Perguntei se ele também tinha sido vítima de violência policial.

— Quase… Violência colonial. Do tempo da Corte, da família Real…

***

Domingo. Acordei assustada, essa madrugada, por causa do lero-lero de Piti, ou de Sandra, sei lá eu, sobre a humanidade estar fadada a um eterno reset...

Tava sonhando que do topo de um país prédio em processo de desintegração, entre estilhaços de vidro e tijolos despencando, minha irmã discursava:

Antes, eram os pintores que faziam retratos.

Aí, inventaram a fotografia, pra acabar com a imprecisão da imagem.

Depois, criaram o Fotoshop e... voltamos à inexatidão da pintura! 

E assim caminhamos, e vamos continuar caminhando, em todos os setores e sentidos!

 Evoluímos da barbárie para a civilização, mas voltamos à barbárie, indefinidamente...

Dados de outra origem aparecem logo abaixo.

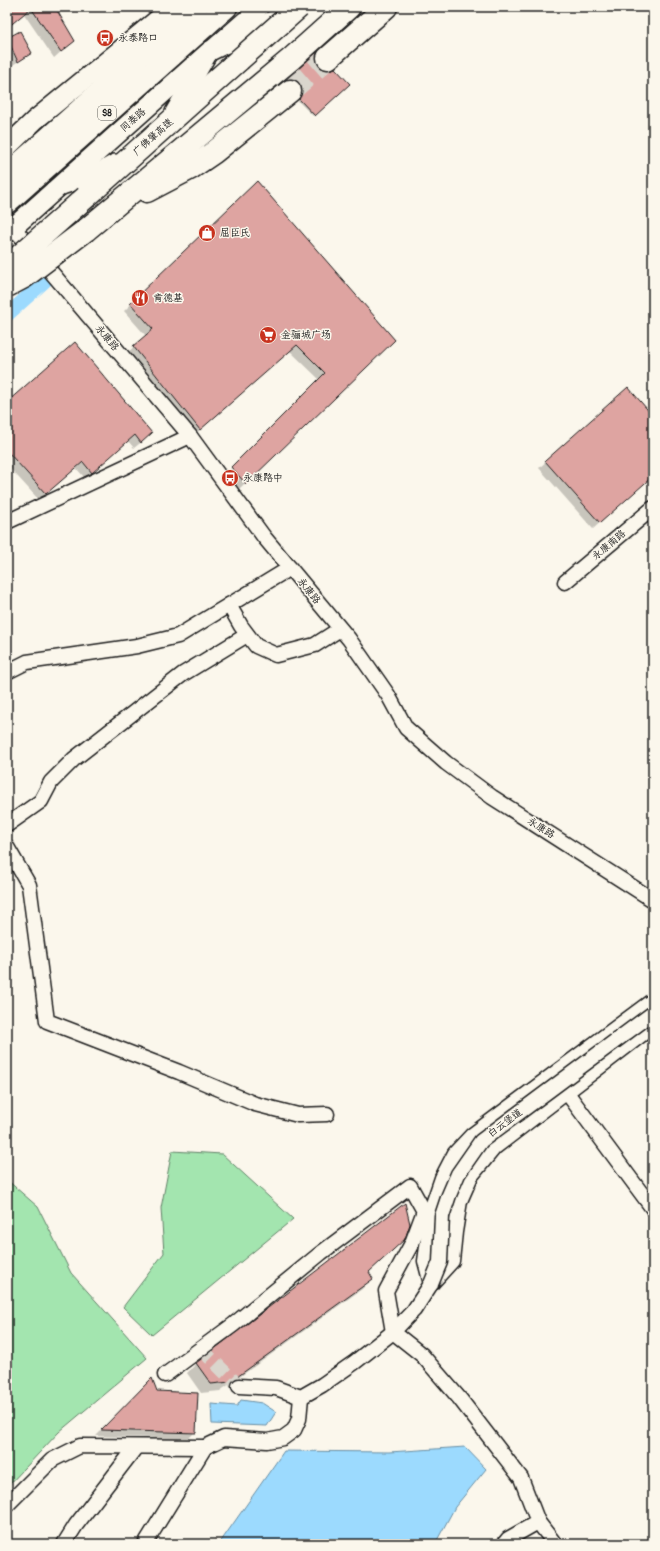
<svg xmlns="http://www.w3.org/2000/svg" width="660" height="1551" font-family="Pangolin,'LXGW WenKai TC',sans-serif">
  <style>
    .green { fill: #a3e5af; stroke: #608066 }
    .water { fill: #9cdafe; stroke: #698ea4 }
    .shadow { fill: #0003 }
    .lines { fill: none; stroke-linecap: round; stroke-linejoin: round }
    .canal { stroke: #9cdafe; stroke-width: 14 }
    .building { fill: #dea4a1; stroke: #1c1c1c }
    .minor-tunnel { stroke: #dad6cd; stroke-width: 14; stroke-dasharray: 14 7; stroke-linecap: butt }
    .motorway-tunnel { stroke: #dad6cd; stroke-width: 22; stroke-dasharray: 22 11; stroke-linecap: butt }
    .minor-casing { stroke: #1c1c1c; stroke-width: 17 }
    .tertiary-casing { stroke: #1c1c1c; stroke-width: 20 }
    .secondary-casing { stroke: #1c1c1c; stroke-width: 22 }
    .motorway-casing { stroke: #1c1c1c; stroke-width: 25 }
    .minor { stroke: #fbf7ec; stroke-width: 14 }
    .tertiary { stroke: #fbf7ec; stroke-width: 17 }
    .secondary { stroke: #fbf7ec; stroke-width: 19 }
    .motorway { stroke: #fbf7ec; stroke-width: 22 }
    .minor-bridge-casing { stroke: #1c1c1c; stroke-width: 17; stroke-linecap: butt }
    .motorway-bridge-casing { stroke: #1c1c1c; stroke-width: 25; stroke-linecap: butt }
    .minor-bridge { stroke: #fbf7ec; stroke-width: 14 }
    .motorway-bridge { stroke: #fbf7ec; stroke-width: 22 }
    .labels { text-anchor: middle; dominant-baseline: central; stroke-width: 3; stroke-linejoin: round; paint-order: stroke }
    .shield { fill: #fbf7ec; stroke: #5f5e5a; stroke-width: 1 }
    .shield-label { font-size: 9px; font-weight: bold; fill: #1c1c1c }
    .poi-label { font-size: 10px; fill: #1c1c1c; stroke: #fbf7ec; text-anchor: start }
    .street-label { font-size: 10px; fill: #1c1c1c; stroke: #fbf7ec }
  </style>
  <rect width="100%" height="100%" fill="#fbf7ec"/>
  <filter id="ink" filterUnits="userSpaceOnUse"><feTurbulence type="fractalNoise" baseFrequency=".025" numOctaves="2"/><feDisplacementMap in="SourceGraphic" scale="8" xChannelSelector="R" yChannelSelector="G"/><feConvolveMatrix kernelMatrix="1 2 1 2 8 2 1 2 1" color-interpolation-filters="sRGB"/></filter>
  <g filter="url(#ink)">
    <g class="green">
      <path d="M172 1151 222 1154 293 1219 152 1335 123 1307 164 1253 161 1208Z"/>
      <path d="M7 1180 38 1207 71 1273 147 1358 59 1432 7 1487Z"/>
    </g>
    <g class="water">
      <path d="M241 1400 262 1403 276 1412 267 1426 212 1424 211 1404 237 1406Z"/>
      <path d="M465 1447 486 1469 455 1507 435 1544H219L284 1451 389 1452Z"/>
    </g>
    <g class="shadow">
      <path d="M7 7H54L73 41 54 58 24 14 7 28Z"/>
      <path d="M20 32 29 54 7 69V54L11 52 7 39Z"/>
      <path d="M316 55 315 60 318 67 348 84 313 116 298 101 302 91 299 85 293 80H286Z"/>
      <path d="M257 183 394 340 239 489 225 475 320 380 290 351 193 436 127 353 146 336 124 311Z"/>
      <path d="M75 344 144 440 134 448 128 441 85 478 76 468 39 500 7 465V403Z"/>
      <path d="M628 389 653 417V475L593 529 539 468Z"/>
      <path d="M368 1272 371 1279 362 1289 220 1391 201 1393 187 1373 196 1364Z"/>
      <path d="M152 1380 157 1392 195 1432 188 1439 96 1436Z"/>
    </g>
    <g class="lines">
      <path class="canal" d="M7 315 45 281"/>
    </g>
    <g class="building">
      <path d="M7 7H55L75 41 61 52 31 8 7 28Z"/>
      <path d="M20 31 32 53 18 62 7 38Z"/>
      <path d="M317 52 316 60 319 67 324 70 335 68 350 84 315 116 299 99 302 89 300 83 294 79 286 80Z"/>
      <path d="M257 181 395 340 246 484 231 467 325 373 297 345 200 430 133 346 153 329 130 303Z"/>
      <path d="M75 342 152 433 141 443 135 435 92 473 83 462 46 494 7 451V402Z"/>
      <path d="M628 387 653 416V476L600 523 545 461Z"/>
      <path d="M405 1203 410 1224 405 1239 369 1272 373 1279 230 1382 211 1384 196 1363Z"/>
      <path d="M152 1378 157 1391 198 1393 196 1433 101 1430Z"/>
    </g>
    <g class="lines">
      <path class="minor-tunnel" d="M201 1349 239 1386"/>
      <path class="motorway-tunnel" d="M290 91 328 58"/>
      <g class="minor-casing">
        <g id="minor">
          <path d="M13 227 190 436 264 537 349 639 388 695 406 728 446 763 492 797 653 900"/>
          <path d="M7 522 190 436"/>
          <path d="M565 582 653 508"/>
          <path d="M229 605 241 626 256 646 276 655 315 645 340 629"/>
          <path d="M7 672 27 662 137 646 178 636 290 568"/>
          <path d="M7 825 41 801 51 782 74 759 183 674 247 635"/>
          <path d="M7 847 29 885 47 1021 179 1072 255 1104 298 1115 327 1114"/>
          <path d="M562 1086 653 1209"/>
          <path d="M431 1284 425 1261 433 1204 442 1178 455 1153 472 1135 653 1000"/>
          <path d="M165 1375 233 1325 321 1253 410 1186 424 1211 412 1243 386 1291 393 1332 422 1355 460 1399 521 1478 538 1522 555 1544"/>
          <path d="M239 1386 276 1388 301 1397 322 1385 355 1362 393 1332 414 1310 431 1284 452 1261 455 1232 460 1201 471 1176 494 1148 653 1026"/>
          <path d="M7 1505 52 1460 80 1446 205 1447 224 1438 267 1441 283 1438 294 1430 299 1419 301 1397"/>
          <path d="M64 1544 76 1525 136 1447"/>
          <path d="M145 1544 205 1447"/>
          <path d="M504 1544 508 1539 538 1522"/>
        </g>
      </g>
      <g class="tertiary-casing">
        <g id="tertiary">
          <path d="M174 112 210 51 260 7"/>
          <path d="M59 187 94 175 115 163"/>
        </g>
      </g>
      <g class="secondary-casing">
        <g id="secondary">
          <path d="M7 147 35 120 173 7"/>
          <path d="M7 233 210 51 282 16"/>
        </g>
      </g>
      <g class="motorway-casing">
        <g id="motorway">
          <path d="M328 58 386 7"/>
          <path d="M7 175 196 7"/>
          <path d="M147 191 191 168 213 153 290 91"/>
          <path d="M86 197 239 60"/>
          <path d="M7 202 226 7"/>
          <path d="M86 230 291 59 349 7"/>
        </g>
      </g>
      <use href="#minor" class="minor"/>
      <use href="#tertiary" class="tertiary"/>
      <use href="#secondary" class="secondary"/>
      <use href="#motorway" class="motorway"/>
      <g class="minor-bridge-casing">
        <path id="minor-bridge" d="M431 1284 440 1262 442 1216 449 1195 458 1174 481 1141 653 1013"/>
      </g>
      <g class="motorway-bridge-casing">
        <g id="motorway-bridge">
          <path d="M239 60 299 7"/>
          <path d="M7 267 86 197"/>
          <path d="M7 286 24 277 86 230"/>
        </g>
      </g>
      <use href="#minor-bridge" class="minor-bridge"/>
      <use href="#motorway-bridge" class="motorway-bridge"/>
    </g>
  </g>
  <defs>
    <g id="bus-disc" transform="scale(0.9)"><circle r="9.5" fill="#c8321e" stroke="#fbf7ec"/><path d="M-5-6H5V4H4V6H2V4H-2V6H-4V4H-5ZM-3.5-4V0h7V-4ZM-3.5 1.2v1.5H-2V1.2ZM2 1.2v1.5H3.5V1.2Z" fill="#fff"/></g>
    <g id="shop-disc" transform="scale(0.9)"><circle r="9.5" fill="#c8321e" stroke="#fbf7ec"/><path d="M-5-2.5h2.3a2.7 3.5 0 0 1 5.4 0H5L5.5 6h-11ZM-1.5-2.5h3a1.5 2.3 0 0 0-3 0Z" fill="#fff"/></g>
    <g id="restaurant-disc" transform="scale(0.9)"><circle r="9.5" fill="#c8321e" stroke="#fbf7ec"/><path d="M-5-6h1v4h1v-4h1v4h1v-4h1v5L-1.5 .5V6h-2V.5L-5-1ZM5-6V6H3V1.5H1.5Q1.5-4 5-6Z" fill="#fff"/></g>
    <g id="supermarket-disc" transform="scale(0.9)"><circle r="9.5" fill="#c8321e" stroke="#fbf7ec"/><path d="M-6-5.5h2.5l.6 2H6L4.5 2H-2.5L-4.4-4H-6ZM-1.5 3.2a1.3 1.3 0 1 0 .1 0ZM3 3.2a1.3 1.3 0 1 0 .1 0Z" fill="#fff"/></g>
  </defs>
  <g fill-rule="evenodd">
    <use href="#bus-disc" x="105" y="38"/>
    <use href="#shop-disc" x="207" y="233"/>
    <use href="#restaurant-disc" x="140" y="298"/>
    <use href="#supermarket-disc" x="268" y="335"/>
    <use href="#bus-disc" x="230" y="478"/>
  </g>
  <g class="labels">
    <rect class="shield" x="98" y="106" width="18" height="14" rx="3"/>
    <g class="shield-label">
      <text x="107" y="113">S8</text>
    </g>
    <g class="poi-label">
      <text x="118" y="38">永泰路口</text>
      <text x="220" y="233">屈臣氏</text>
      <text x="153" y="298">肯德基</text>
      <text x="281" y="335">金骊城广场</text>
      <text x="243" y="478">永康路中</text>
    </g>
    <g class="street-label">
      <text transform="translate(133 120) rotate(-42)">同泰路</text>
      <text transform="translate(153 137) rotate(-42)">广佛肇高速</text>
      <text transform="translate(107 338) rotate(50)">永康路</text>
      <text transform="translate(609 545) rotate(-40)">永康南路</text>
      <text transform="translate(309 591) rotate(51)">永康路</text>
      <text transform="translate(541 828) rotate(32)">永康路</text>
      <text transform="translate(505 1123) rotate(-37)">白云堡道</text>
    </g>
  </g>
  <rect width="660" height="1551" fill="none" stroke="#fbf7ec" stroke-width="24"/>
  <rect x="12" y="12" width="636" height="1527" fill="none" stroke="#1c1c1c" stroke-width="1.5" filter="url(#ink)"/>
</svg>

Lembrei de Sísifo, aquele herói grego condenado a empurrar eternamente uma pedra gigantesca até o alto de uma montanha, porque toda vez que alcançava o pico, a pedra rolava serra abaixo...

Me levantei e me entupi de anti-insurreissivo sonífero.

(antes temer dormindo do que acordada, né? Ou teria sido melhor ter ficado acordada pra nunca mais temer?)